K-pop Dance Studios in Manila Weigh Teen Students Before Class and Post the Numbers in Group Chats
Studios call it training discipline. The kids call it the worst part of their week.
Walk into certain K-pop dance studios in Quezon City, Mandaluyong, or Pasig on a Saturday morning and the first stop is the bathroom scale. Shoes off. Number recorded. Posted to a private Viber or Telegram chat the coach runs with the parents.
The girls are 13, 14, 15. Some are 11. The chat is called something like "Trainee Updates" or "Wellness Tracker." The numbers sit there all week, next to attendance notes and recital fees.
Discipline is the cover story
Studios that do this will tell you it is part of "idol training methodology," the same language SM and JYP and HYBE use when they talk about debut readiness. The pitch to parents is simple. Korean trainees get weighed. Your daughter wants to look like the girls in the music video. This is how it works.
What it actually is: a minor stepping on a scale in front of an adult who then broadcasts her weight to a group of other adults, none of whom are doctors. No nutritionist signs off. No pediatrician reviews the numbers. The coach is usually a former dance student in her early 20s running the studio as a side business.

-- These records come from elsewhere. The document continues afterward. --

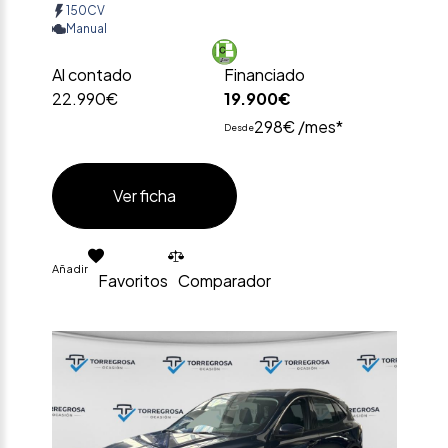
150CV
Manual
Al contado
Financiado
22.990€
19.900€
298€ /mes*
Desde
Ver ficha
Añadir
Favoritos
Comparador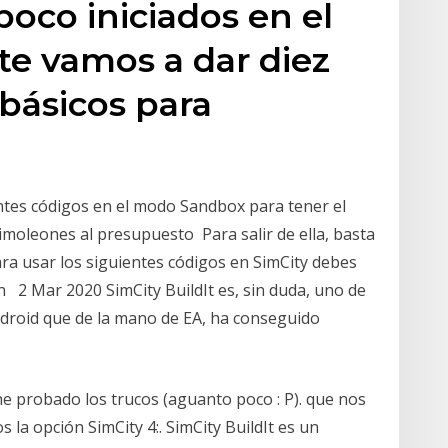
poco iniciados en el
 te vamos a dar diez
 básicos para
ntes códigos en el modo Sandbox para tener el
imoleones al presupuesto Para salir de ella, basta
Para usar los siguientes códigos en SimCity debes
n 2 Mar 2020 SimCity BuildIt es, sin duda, uno de
ndroid que de la mano de EA, ha conseguido
he probado los trucos (aguanto poco : P). que nos
 la opción SimCity 4:. SimCity BuildIt es un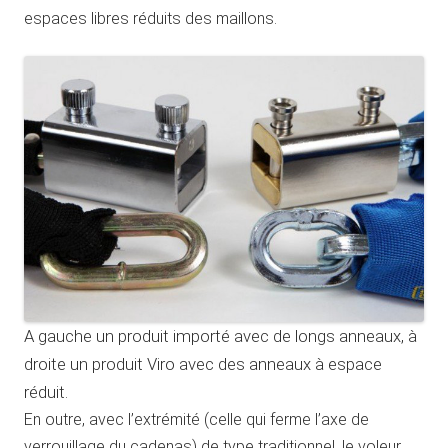
espaces libres réduits des maillons.
A gauche un produit importé avec de longs anneaux, à
droite un produit Viro avec des anneaux à espace
réduit.
En outre, avec l’extrémité (celle qui ferme l’axe de
verrouillage du cadenas) de type traditionnel, le voleur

Some studios print the numbers on a whiteboard at the front of the room. Others keep it to the chat. A few have started using fitness apps so the data lives on a server somewhere, tagged to a child's full name and birthdate.
What the chats actually look like
Screenshots that have leaked to local parenting forums show the format. Name, weight in kilograms, change from last week, a coach's comment. "Watch the rice." "Cut the milk tea." "Goal: 45 by recital." Sometimes a thumbs-up emoji from another mom.
Girls who gain are pulled aside before warm-ups. Girls who lose get praised in front of the class. The ones who plateau get told they are not "committed to the concept." The concept is a four-minute cover of a Le Sserafim song at a mall activation in October.
Parents pay 3,500 to 6,000 pesos a month for this. Recitals cost extra. Costumes cost extra. The weigh-ins are free.
The part nobody is calling by its name
The Philippines has no specific regulation covering private dance studios that take minors as students. No agency licenses them. No one audits what data they collect on children. The Data Privacy Act technically applies, but a Viber group chat is not where the National Privacy Commission spends its enforcement budget.
Pediatricians and adolescent mental health workers have been warning for years that public weight tracking in teenage girls correlates with disordered eating that surfaces in their 20s. The studios are not reading those papers. They are watching fancams and counting bookings.
The girls themselves know exactly what is happening. They skip breakfast on Saturdays. They wear the lightest clothes they own to the studio. They ask their friends what the scale said before they step on. Some have started faking sick on weigh-in days and making up the class later.
The contract the parent signs at enrollment does not mention the scale. The receipt does not itemize it. The coach calls it training. The 14-year-old calls it the worst five minutes of her week, and she is the one paying with her body.